A version of this article originally appeared in Arkansas Business on June 20, 1988. It is being republished as part of Arkansas Business' 30th anniversary issue. You can access the digital edition for free here.

It officially begins like most every other event at Fayetteville’s Barnhill Arena I’ve attended — with a prayer and the National Anthem. However, this invocation at the home of the Arkansas’ basketball Razorbacks doesn’t have any of the usual athletic allusions, and the Hog Wild Band doesn’t play the “The Star-Spangled Banner.”

Phrases like “bountiful profits” and “another prosperous fiscal year” are sprinkled throughout this moment of thanksgiving. And this rendition of our national anthem packs an even bigger patriotic punch than usual.

The buxom young woman who belts out the lyrics effortlessly from the spotlight on the concert stage is backed by a multimedia ensemble consisting of a trio of large video screens and a pre-recorded orchestra.

The crowd of 6,000-plus is taken from hushed reverence to cheers of enthusiasm as the singer holds several notes for what seems like minutes during the “Oh, say does that star-spangled banner yet wave o’er the land of the free and the home of the brave” finale.

Standing here in northwest Arkansas amid the appreciative gathering with sky blue “What’s Important Is You” banners hanging from the rafters and scoreboard, the messes is clear: God, America, Wal-Mart.

Welcome to the pageantry and spectacle of Sam Walton’s capitalism rally — the 1988 Wal-Mart Shareholders’ Meeting — touted as the largest shareholders’ meeting in America, if not the world.

Sitting alone at a table onstage flipping through a hodgepodge of papers, wearing a Wal-Mart ball cap is the man himself, reportedly the richest man in the U.S. of A.

Despite the fanfare going on around him, he’s not much on formalities. He prefers to be called Sam, not Mr. Walton. That apparently goes for his CEO David Glass on down to every store associate.

And he’s not much on talking with the media. We’ve all been issued some ground rules along with our fluorescent green press passes. There will be no one-on-one interviews with executive management.

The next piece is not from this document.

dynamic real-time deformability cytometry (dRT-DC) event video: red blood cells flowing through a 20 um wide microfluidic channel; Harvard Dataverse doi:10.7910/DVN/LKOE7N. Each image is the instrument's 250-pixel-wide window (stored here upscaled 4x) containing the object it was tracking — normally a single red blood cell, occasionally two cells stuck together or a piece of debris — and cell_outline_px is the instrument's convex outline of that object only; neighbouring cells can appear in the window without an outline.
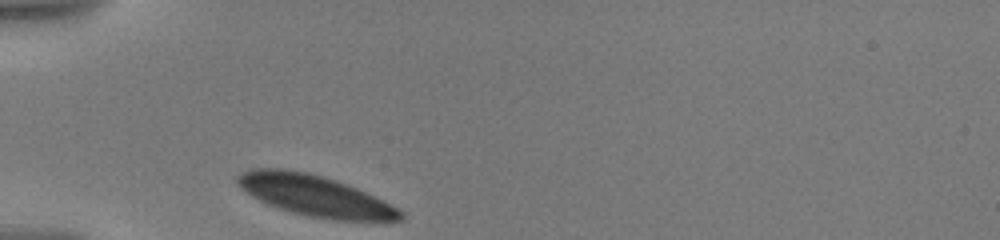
{"species": "human", "species_latin": "Homo sapiens", "temperature_condition": "warm", "stored_images_in_passage": 7, "camera_frame_rate_fps": 3000, "um_per_image_px": 0.085, "donor": {"sex": "male"}, "frame": {"image": 1, "passage_image": 1, "time_ms": 0.0, "image_size_px": [1000, 240], "cell_outline_px": [[404, 220], [388, 224], [384, 224], [332, 220], [308, 216], [292, 212], [268, 204], [244, 192], [236, 184], [236, 176], [240, 172], [252, 168], [284, 168], [308, 172], [324, 176], [348, 184], [376, 196], [384, 200], [404, 212]], "centroid_in_image_um": [26.89, 16.67], "position_along_channel_um": 58.1, "area_um2": 40.29}}
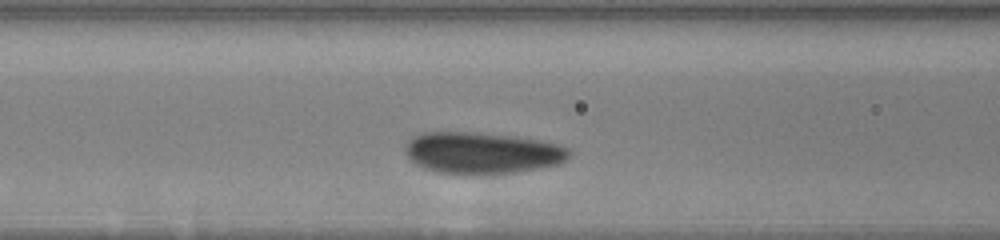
{"frame": {"image": 2, "passage_image": 5, "time_ms": 2.333, "image_size_px": [1000, 240], "cell_outline_px": [[568, 156], [560, 164], [540, 168], [516, 172], [476, 176], [452, 176], [432, 172], [416, 164], [404, 152], [404, 148], [408, 140], [412, 136], [424, 132], [476, 132], [508, 136], [536, 140], [556, 144], [568, 148]], "centroid_in_image_um": [40.87, 13.04], "position_along_channel_um": 125.7, "area_um2": 40.34}}
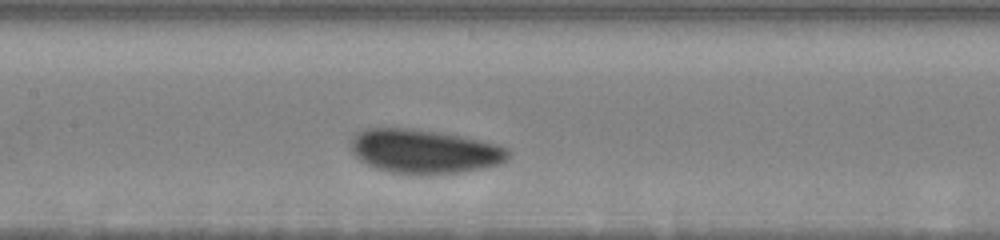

That point is highlighted in the media kit memorandum, no doubt for the visually impaired among us. Sam supposedly hasn’t granted a personal interview in years. Too many requests to respond to, and it detracts from the team concept is the ruling.

Positioned here on the front row, a bold flight of fancy crosses my mind. How long would it take me to walk the few feet to the stage steps, jaunt up on the platform and plop down in an empty chair alongside Sam?